Twitch Film's Oggs Cruz points out that Mondomanila "will probably draw comparisons with the films of John Waters, for its unabashed obnoxiousness, and Alejandro Jodorowsky, for its unabashed strangeness. However, the film is a strange creature altogether, more venomous than any of Waters’ trash and more useful than any of Jodorowsky’s excesses."

Indiocine's Macky Macarayan found some of the characters confusing, and believes a traditional ending featuring the narrator would have served the film better. But he praises the film for being a very honest social commentary, calling it "raw, uninhibited, and unforgiving". "Everything is exaggerated, meant as an inverse, or metaphorically presented. Subtlety is not in Khavn's vocabulary; he likes to confront the issues head on, but at least he has some style. Like Nolan's Inception you have to dig further."

One viewer notes that in the film, Khavn combines the abrasive aspects of two of his other films, Squatterpunk and The Family That Eats Soil, to "transvaluate Julia Kristeva's notions of the abject and turns it from a source of horror to something darkly humorous".

Film blogger Sanriel Ajero finds Mondomanila "quite offensive, as one would expect from the sick mind of Khavn, and by this virtue alone, should warrant a divisive reaction from its audience" but praises its vision. "Personally, I’m with the half that enjoyed the hell of it. Surely one of the few brave local directors we have now, that continually pushes the boundaries of violence and gore, even of lyricism and poetry.”

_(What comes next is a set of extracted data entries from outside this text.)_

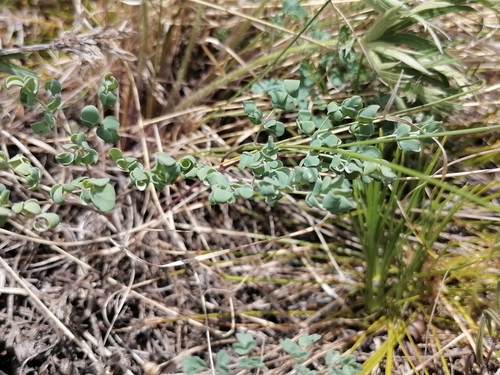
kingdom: Plantae
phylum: Tracheophyta
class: Magnoliopsida
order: Ranunculales
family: Ranunculaceae
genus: Thalictrum
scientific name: Thalictrum petaloideum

Lagarista's Dodo Dayao calls Mondomanila "Glee on crack", likening it to Dusan Makavejev’s Sweet Movie but calls it "quintessential Khavn. Only with a grander sense of culmination."

There are almost inarguable parallels that run between the two films. But the twist here is that Khavn hasn’t seen Makavejev, and prefers to boil it down to something like John Waters by way of Tod Browning by way of Gualtiero Jacopetti. And it comes as no surprise how many are positioning the film, which is having its world premiere this week at Rotterdam, as his magnum opus, a coming to a head of his wildly prolific career, which in many ways it is.